Megara gimoteó, pero no dijo nada.

Llamaron a la puerta.

—¿Thea? ¿Leonnatos? Soy Maya. ¿Están ahí?

Megara y su madre se miraron. Thea se llevó un dedo a los labios.

—Toma lo que puedas y vete a la ventana. Nos vamos.

—¿Ventana? —susurró Megara; la casa sólo tenía un piso, así que no había posibilidad de caer, pero nunca antes había salido por la ventana—. ¿La puerta no?

—Nada de puerta. —Su madre la llevó hasta la ventana y la abrió—. No hay súplica que valga con esa mujer —dijo lanzando el saco fuera—. ¿Crees que se sentirá mal por nosotras al saber que Leonnatos se ha ido, que no podemos pagar por estar aquí y que está dejando a una niña en la calle? No. Lo único que le importa es perder el dinero de la renta.

—¿Thea? ¡Sé que estás ahí!

—Encontraremos otro lugar donde vivir —le dijo su madre mientras los golpes en la puerta cada vez eran más fuertes—. Lo prometo.

Megara echó un último vistazo a la pequeña casa. Los escasos muebles, la manta hecha jirones sobre la cama que todos compartían, la diminuta mesa donde su madre se sentaba a zurcir y las orquídeas frescas en un jarrón (el único lujo que Thea se permitía). Ninguna de las posesiones que dejaban atrás era realmente suya, aunque había algo en aquel espacio en el que llevaba viviendo cinco años que Megara estaba segura de que les costaría volver a encontrar: un verdadero hogar. Su mundo no era gran cosa, pero su padre se lo había arrebatado. Posó los ojos sobre el stromvos, olvidado bajo una silla; aquella peonza era lo único que recordaba que le hubiera regalado su padre. Instintivamente, se echó a correr para recogerla y alcanzó la peonza a la vez que su madre la alcanzaba a ella.

—Megara, ¿qué estás haciendo? —susurró Thea.

Jaló a la niña y la levantó para sacarla por la ventana.

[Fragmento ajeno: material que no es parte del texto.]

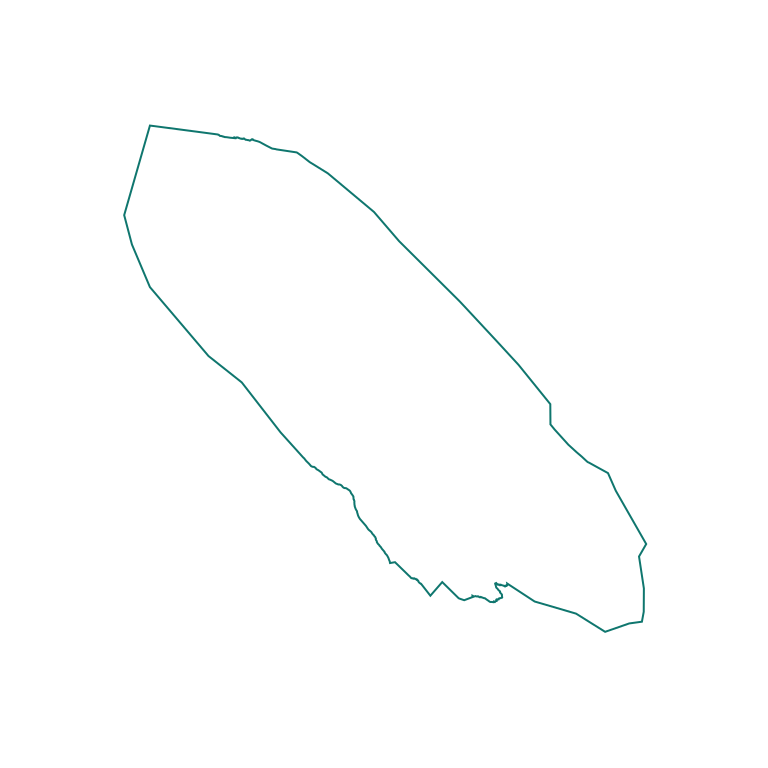 outline of Lesja nor, Oppland, Norway, rotated 49°
{"feature_id": "86288312B96709074525664", "entity_name": "Lesja nor", "entity_type": "district", "adm_level": 2, "iso_a3": "NOR", "parent_name": "Norway", "parent_adm1": "Oppland", "projection": "equal_earth", "projection_center": [8.709, 62.19], "detail": "fine", "context": "isolated", "style": "outline", "palette": "teal", "viewbox_px": 768, "rotation_deg": 49, "n_neighbors": 0, "source": "geoboundaries", "source_scale": "gbopen_adm2", "svg_char_len": 5558}
<svg xmlns="http://www.w3.org/2000/svg" viewBox="0 0 768 768"><g transform="rotate(49 384 384)"><path d="M352.7,493.8L386.4,493.2L387.9,493.0L388.6,493.1L391.1,493.2L394.8,492.9L397.4,492.9L398.2,492.9L399.1,492.5L399.9,492.0L400.6,491.2L401.0,491.1L401.7,490.9L402.3,490.7L403.4,490.8L404.1,490.8L404.9,490.5L406.0,490.1L407.6,489.7L408.7,489.5L409.7,489.2L410.7,489.3L412.0,489.7L413.2,489.4L414.7,489.2L415.7,489.0L416.8,488.4L417.6,488.3L419.0,488.2L420.0,488.0L420.7,487.5L423.0,486.5L424.0,486.2L427.5,485.6L428.1,485.3L428.8,484.9L429.9,484.4L430.2,483.9L430.8,483.4L431.5,483.0L432.4,482.7L433.4,482.6L434.4,482.7L435.4,482.6L436.5,482.2L437.3,481.4L437.6,481.1L438.1,480.8L440.1,480.3L441.5,479.9L442.1,479.8L442.9,479.9L444.1,480.2L444.8,480.5L446.6,480.6L448.8,480.9L450.8,482.4L451.2,482.6L451.7,482.6L452.1,482.9L452.6,483.0L453.4,483.5L453.7,483.9L455.4,485.2L455.9,485.6L456.6,485.9L457.2,486.4L458.8,487.0L459.5,487.3L461.2,487.7L462.1,487.8L462.6,488.0L463.4,488.6L464.5,489.0L465.4,489.5L466.7,490.0L468.2,490.4L470.0,490.7L470.9,490.7L475.2,490.7L476.2,490.7L478.0,490.7L479.2,490.7L482.9,491.2L483.5,491.2L484.0,491.2L486.4,490.8L487.6,490.7L488.1,490.8L488.6,490.9L489.1,491.0L490.3,491.0L490.9,491.0L491.4,490.9L492.0,490.9L492.4,491.1L492.9,491.2L493.6,491.0L494.0,491.1L494.5,491.3L494.9,491.5L495.3,491.5L495.5,491.7L495.7,492.0L496.0,492.2L496.6,492.4L497.6,492.5L498.0,492.6L498.3,492.8L498.6,493.1L499.0,493.2L500.6,493.4L501.3,493.4L501.8,493.3L502.4,493.3L503.3,493.5L503.8,493.4L504.6,493.4L505.2,493.4L506.9,493.7L509.0,493.7L509.7,493.7L511.0,493.7L511.4,494.0L512.0,494.1L513.6,494.2L515.1,494.1L515.6,494.2L517.4,494.6L518.2,494.8L519.2,495.2L520.2,495.6L521.5,496.0L521.9,496.2L522.7,496.7L523.1,496.9L525.7,492.6L544.8,491.0L546.1,490.8L546.5,490.8L546.9,490.8L547.0,490.8L548.1,490.8L548.3,490.7L548.5,490.6L549.1,490.3L549.2,490.0L549.3,489.9L549.8,489.6L550.1,489.6L550.5,489.3L550.6,489.2L550.5,488.7L551.6,488.2L552.2,488.1L552.4,488.0L552.4,487.8L552.7,487.8L553.2,487.8L553.2,487.5L553.2,487.4L553.3,487.3L553.9,487.3L554.1,487.3L555.0,487.3L555.1,487.5L555.3,487.6L556.2,487.7L557.3,487.7L557.7,487.6L558.1,487.5L558.3,487.4L558.6,487.4L558.8,487.4L559.1,487.1L574.2,487.9L571.7,470.0L594.7,468.2L596.4,467.3L599.8,465.3L602.8,457.2L602.6,457.1L602.7,456.7L601.8,456.1L602.2,455.9L602.8,456.2L603.1,456.5L604.0,454.2L604.5,453.9L604.8,453.7L605.6,453.0L605.7,452.8L605.7,452.6L605.8,452.4L606.5,452.0L607.0,452.0L607.7,451.7L607.8,451.5L607.9,451.4L608.2,451.1L608.1,450.9L608.1,450.7L608.4,450.5L609.1,450.3L609.4,450.0L609.6,449.9L609.8,449.8L610.8,449.3L611.0,449.2L611.4,448.9L611.5,448.7L611.9,448.4L613.8,448.0L616.1,447.4L617.1,447.2L618.0,446.9L618.3,446.7L618.5,446.5L619.0,445.9L619.3,445.5L619.6,445.3L619.8,445.1L620.1,444.9L620.5,444.6L620.7,444.2L620.5,443.8L620.4,443.7L620.6,443.6L621.1,443.5L621.3,443.4L621.3,443.1L621.1,442.9L621.0,442.6L621.4,441.7L621.6,441.5L621.7,441.3L621.6,441.0L621.5,440.9L621.3,440.8L620.7,440.9L620.4,440.7L620.4,440.3L621.1,439.4L621.7,439.0L621.7,438.9L621.8,438.7L621.4,438.2L621.3,437.8L621.3,437.6L621.5,437.4L622.1,436.5L622.3,435.8L622.6,435.4L622.7,435.1L622.6,434.8L621.3,434.0L621.0,433.8L620.8,433.5L620.6,433.3L620.1,433.2L619.6,433.1L617.8,433.2L617.5,433.2L617.3,433.1L616.9,432.6L616.6,432.5L616.0,432.6L615.0,432.8L614.7,432.8L613.3,432.7L612.7,432.7L612.4,432.7L611.8,432.8L611.2,432.8L609.7,432.0L607.8,431.2L607.5,431.0L607.5,430.9L608.2,430.8L608.3,430.8L608.3,430.6L608.1,430.2L607.9,430.0L607.9,429.9L608.3,429.9L608.9,429.9L609.2,429.8L609.4,429.7L609.9,429.8L610.2,429.7L610.1,429.4L610.5,429.2L610.6,428.9L611.0,428.7L612.0,428.5L612.1,428.3L611.9,428.1L611.8,427.8L611.9,427.7L612.1,427.5L612.7,427.4L612.8,427.3L612.9,427.2L613.4,426.9L614.1,426.4L614.4,426.2L615.1,425.9L615.8,425.7L616.2,425.5L616.3,425.4L616.3,425.2L616.1,425.1L615.7,425.0L615.7,424.9L616.3,424.5L616.6,424.3L616.8,424.0L616.8,423.9L616.3,423.3L616.4,423.2L616.7,423.0L616.7,422.9L616.7,422.6L615.5,421.9L647.0,413.0L683.3,389.7L716.1,379.7L725.6,356.0L732.6,345.3L726.3,337.4L708.8,322.0L681.5,304.7L676.8,291.1L616.6,279.1L598.2,273.4L584.9,278.3L577.8,280.9L577.0,281.3L576.5,281.5L575.9,281.6L574.2,281.8L568.5,282.4L561.9,283.4L550.8,284.7L530.3,285.1L523.7,284.9L508.3,271.7L457.8,269.9L426.0,270.8L375.7,272.5L370.9,272.7L286.1,278.9L247.6,278.7L188.1,288.2L167.8,294.5L158.1,296.4L152.7,297.7L151.9,298.0L136.3,311.3L135.6,311.7L132.9,314.0L126.9,316.4L119.7,319.1L117.8,320.2L115.9,321.5L115.5,321.7L115.0,322.1L114.8,322.2L114.3,322.4L113.3,322.5L112.9,322.8L113.1,323.1L112.7,323.3L112.6,323.7L112.5,324.2L112.6,324.7L112.5,325.2L112.2,325.5L112.1,325.8L111.1,326.2L110.8,326.6L109.9,327.3L109.3,327.7L109.0,328.1L108.5,328.3L107.0,328.5L106.8,328.9L106.4,329.1L106.3,329.4L106.5,329.6L106.3,329.9L106.0,330.1L105.9,330.3L105.6,330.6L105.3,330.7L105.3,330.8L104.5,331.4L103.6,331.8L103.5,332.0L103.3,332.1L103.2,332.1L102.7,332.4L102.1,332.5L101.9,332.7L101.9,332.8L101.5,333.1L101.5,333.4L101.4,333.4L101.4,333.5L101.4,333.8L100.9,334.3L100.6,334.5L100.4,334.8L100.0,335.0L100.3,335.2L100.6,335.3L96.9,338.8L95.0,340.4L93.7,341.6L93.5,341.9L93.3,342.1L92.8,342.3L92.7,342.5L92.3,342.7L92.2,342.8L91.8,343.0L91.7,343.0L91.3,343.4L91.1,343.4L90.9,343.6L90.3,343.9L90.1,344.2L89.7,344.4L89.4,344.8L89.2,345.0L88.7,345.1L87.8,345.2L87.4,345.3L87.2,345.4L87.1,345.6L86.8,345.7L86.3,346.0L86.1,346.2L85.9,346.4L70.5,360.0L35.4,391.1L86.1,469.3L113.3,482.7L157.3,497.1L247.8,498.1L289.5,490.3L352.7,493.8Z" fill="none" stroke="#0f766e" stroke-width="2"/></g></svg>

A Megara se le resbaló el stromvos y lo oyó golpear el suelo dentro de la casa, aunque sabía que no debía pedirle a su madre que lo levantara. Su padre y la peonza ya no estaban, no tenía sentido llorar por ellos. Megara miró hacia arriba y vio a su madre saliendo por la ventana tras ella.

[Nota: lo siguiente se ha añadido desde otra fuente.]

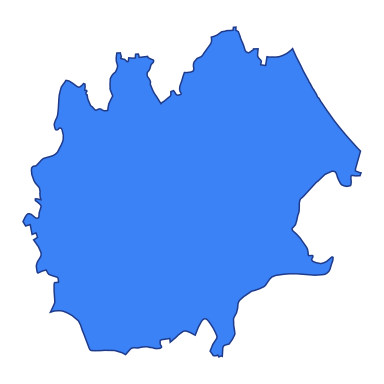 outline of Dien Ban, Quàng Nam, Vietnam
{"feature_id": "81297802B70720207353538", "entity_name": "Dien Ban", "entity_type": "district", "adm_level": 2, "iso_a3": "VNM", "parent_name": "Vietnam", "parent_adm1": "Quàng Nam", "projection": "equal_earth", "projection_center": [108.219, 15.904], "detail": "fine", "context": "isolated", "style": "filled", "palette": "blue", "viewbox_px": 384, "rotation_deg": 0, "n_neighbors": 0, "source": "geoboundaries", "source_scale": "gbopen_adm2", "svg_char_len": 5790}
<svg xmlns="http://www.w3.org/2000/svg" viewBox="0 0 384 384"><path d="M50.4,312.2L54.3,311.0L58.1,310.7L61.4,310.8L63.7,311.4L67.6,313.0L72.2,315.6L78.3,320.7L79.2,322.3L80.6,325.1L82.3,330.3L83.7,333.7L89.3,348.5L89.9,349.6L90.9,350.4L91.9,350.6L95.2,350.7L100.5,350.6L104.7,350.3L114.7,350.5L122.0,352.7L125.6,354.6L130.1,349.4L131.3,348.4L132.6,347.9L134.2,347.7L137.7,348.0L142.4,347.0L147.2,346.7L150.0,347.5L152.2,347.6L154.2,348.3L155.7,348.6L158.2,348.5L159.5,348.4L160.6,348.0L161.5,347.3L161.5,346.8L161.4,346.2L160.7,345.3L160.2,344.0L160.1,341.1L160.4,340.3L161.7,339.7L169.8,338.5L170.2,342.2L175.8,337.5L178.7,334.6L183.3,331.3L185.3,330.9L187.6,331.5L190.1,332.5L195.2,335.2L198.2,327.5L201.2,321.8L202.5,320.0L203.6,319.2L204.6,318.8L205.5,318.8L206.7,319.3L207.9,320.4L210.1,323.3L213.2,328.1L215.4,332.4L216.9,336.0L217.0,337.5L216.6,338.6L212.8,344.4L210.1,351.1L212.3,354.1L213.0,355.3L213.3,355.6L214.4,355.8L216.4,355.7L217.5,355.1L217.9,355.1L218.7,356.9L219.1,356.9L219.9,356.3L221.2,356.0L221.9,356.1L222.3,356.3L222.8,347.9L223.3,346.4L223.9,345.8L225.0,345.1L229.1,344.0L232.4,339.3L234.4,335.3L234.9,333.9L234.7,331.7L233.7,325.3L233.5,318.8L234.0,317.4L236.5,312.7L237.6,308.4L238.0,303.8L238.7,301.7L239.7,300.2L243.7,296.6L251.6,291.2L255.4,290.2L259.4,288.8L263.9,286.7L265.4,285.4L269.7,279.1L272.0,276.9L275.7,275.4L284.1,274.2L289.5,273.8L297.0,273.8L314.9,275.2L322.1,274.7L325.0,274.3L327.0,273.1L328.8,271.4L330.0,269.2L331.4,264.4L332.8,260.5L333.1,257.5L332.6,257.0L331.8,257.0L326.7,261.4L323.6,262.9L320.7,263.6L316.1,262.7L313.2,261.5L312.3,260.9L311.7,259.5L311.9,258.6L312.7,257.5L312.9,256.5L312.8,255.7L312.3,255.5L308.7,255.6L308.3,255.2L308.1,252.5L307.5,249.3L306.7,247.5L300.0,237.9L296.3,233.9L292.8,230.8L292.0,229.1L292.1,228.4L293.1,227.4L295.4,224.8L296.7,220.6L297.8,215.3L298.7,212.9L299.1,211.0L299.3,206.8L299.3,203.0L299.8,200.6L300.5,198.9L303.1,196.7L316.2,182.4L318.3,180.8L324.7,174.6L327.1,173.4L331.9,171.3L333.2,171.2L335.1,171.8L336.0,172.9L336.8,174.8L337.6,177.6L339.1,180.9L340.6,183.7L341.8,184.9L344.2,185.9L346.5,186.4L348.1,186.2L350.4,185.6L350.9,184.8L351.2,181.9L350.9,178.1L350.9,176.8L351.2,175.8L351.8,175.4L355.9,175.9L360.0,175.7L361.0,172.8L360.1,172.7L356.0,171.2L355.5,170.8L355.4,170.4L355.4,169.8L355.6,168.5L360.5,151.1L357.7,148.3L347.1,136.5L339.4,127.3L334.9,121.6L326.7,110.2L322.2,103.5L321.0,101.8L318.8,98.1L317.6,97.1L317.2,96.3L316.7,94.8L315.1,92.0L314.5,91.3L314.0,90.1L312.7,88.4L310.0,83.2L309.1,82.2L308.8,81.1L307.9,79.4L307.2,78.2L303.3,71.0L300.5,65.1L296.1,56.5L293.5,50.7L292.6,48.6L290.9,50.3L287.3,53.1L284.4,54.7L281.8,55.8L279.1,56.7L275.4,57.1L272.9,57.0L269.3,57.1L267.0,56.7L265.6,65.5L260.7,64.8L260.7,64.3L261.0,63.1L261.3,61.7L261.2,60.9L260.7,60.1L258.8,58.2L258.2,57.3L257.6,56.1L257.6,54.2L258.1,48.8L253.5,48.9L253.4,49.8L252.1,50.5L250.6,51.7L248.9,52.7L248.3,52.8L247.3,52.4L246.1,51.8L245.1,50.3L243.3,44.6L240.7,38.6L239.8,35.6L238.3,31.7L235.8,30.1L236.0,27.1L233.4,27.3L233.0,30.3L229.9,30.5L226.8,30.6L225.0,31.2L221.6,31.8L217.0,35.1L213.9,36.4L211.3,37.1L211.6,40.2L211.4,41.8L211.0,43.2L209.7,45.2L203.4,53.9L202.9,54.9L201.3,56.6L197.0,58.5L194.1,62.0L193.5,63.9L193.4,66.1L193.9,69.0L193.2,71.0L191.1,72.0L186.7,72.6L184.4,72.5L183.2,75.9L181.7,81.0L180.6,84.0L179.8,86.7L179.6,88.7L179.7,89.9L180.1,91.6L181.2,93.2L181.0,94.1L180.4,94.6L178.3,95.1L177.3,95.2L176.1,94.4L174.9,92.4L173.6,90.6L170.8,91.6L170.9,94.5L170.4,96.1L167.7,98.2L164.4,101.0L161.9,102.6L161.0,103.7L156.6,96.7L154.2,93.2L152.5,89.8L150.3,84.3L150.5,81.7L149.7,79.8L148.4,77.8L147.5,76.6L147.2,75.6L147.1,74.0L147.3,72.5L149.2,70.2L150.0,68.4L150.7,65.8L151.2,64.4L152.7,63.0L153.5,62.0L153.6,60.5L153.1,59.9L151.0,59.1L148.1,57.7L147.6,56.4L139.2,57.4L138.6,54.6L138.3,54.0L136.2,54.1L135.6,54.2L135.4,55.8L135.4,57.9L133.0,58.2L128.8,57.8L128.2,61.4L127.6,61.7L126.8,61.5L124.7,59.4L121.0,58.6L120.6,58.1L121.2,57.2L121.3,56.4L120.6,54.3L120.4,52.9L116.8,53.0L116.2,57.8L116.3,61.1L117.4,64.9L117.6,66.4L116.9,69.0L115.4,72.1L113.4,73.7L111.8,75.7L110.3,78.7L110.0,85.2L110.2,87.1L110.0,88.6L110.5,90.4L112.7,96.0L111.2,98.8L108.8,103.8L108.2,106.9L107.7,110.5L104.8,110.8L102.6,110.3L101.1,109.2L99.8,108.9L98.8,109.0L95.9,110.3L94.8,109.7L92.3,106.9L90.8,105.8L90.0,104.3L87.7,98.7L87.1,94.8L86.6,94.8L86.0,93.8L85.9,93.1L86.0,92.6L86.9,91.4L86.8,90.9L86.6,90.5L86.4,90.3L85.2,90.5L84.7,90.1L85.1,87.2L85.0,84.1L83.6,83.5L81.9,85.4L79.6,87.1L78.4,87.2L76.6,86.2L72.9,83.4L69.3,81.1L67.5,80.6L65.8,80.4L64.8,82.2L62.9,84.7L61.3,87.1L60.5,89.8L59.3,94.8L58.9,98.7L58.3,108.9L57.7,114.6L56.9,117.4L55.4,120.5L54.5,123.1L54.2,124.7L54.7,127.4L55.4,129.3L55.9,129.8L56.8,129.9L57.9,129.6L59.0,128.3L59.9,128.0L60.6,128.1L61.5,128.7L62.1,129.9L63.3,135.1L63.2,139.4L62.7,141.4L61.4,144.6L57.4,152.3L55.1,154.4L52.6,155.8L43.6,158.4L41.7,159.8L37.0,164.9L36.1,165.7L35.3,166.0L33.6,166.2L32.7,166.6L31.6,168.0L31.4,170.2L31.8,174.4L33.2,178.5L34.1,180.9L35.3,183.0L38.6,186.8L39.4,187.9L40.1,191.6L39.9,193.7L40.2,197.1L40.9,199.7L37.0,198.9L35.4,198.8L35.3,199.0L35.3,200.2L35.6,200.8L36.9,201.6L40.2,204.5L40.9,205.8L41.1,206.6L40.7,207.9L39.2,212.7L38.9,216.8L38.6,217.5L38.0,218.0L37.2,218.2L36.5,218.2L35.7,218.0L31.4,214.5L29.7,213.8L28.9,213.7L27.6,214.0L26.5,215.1L25.0,217.4L23.0,221.6L25.6,226.0L30.2,224.6L32.1,234.5L35.9,232.9L36.9,235.3L37.5,237.4L33.6,239.9L38.4,246.7L40.8,252.1L41.0,253.0L41.1,253.8L41.1,255.1L40.9,255.9L40.0,257.8L37.4,261.9L36.7,264.2L36.3,265.7L36.4,267.3L37.1,271.7L37.4,272.6L38.0,273.0L42.4,271.0L46.2,270.0L47.7,272.9L48.9,274.4L51.7,275.5L57.2,277.2L58.1,278.2L58.5,281.5L58.3,282.3L54.8,282.6L54.4,282.9L54.1,284.5L54.1,290.8L54.7,299.6L54.8,302.0L54.6,303.1L53.4,305.9L50.4,312.2Z" fill="#3b82f6" stroke="#1e3a8a" stroke-width="1.5"/></svg>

Maya apareció en la ventana muy enfadada.

—¡Me debes la renta!

Thea ignoró a Maya. Tomó a su hija de la mano y ambas comenzaron a correr.

—¡Thea!

Megara siguió oyendo los gritos de Maya por la ventana mientras ellas desaparecían entre la multitud al final de la calle. Si algo había aprendido en su breve vida era que el amor no valía la pena.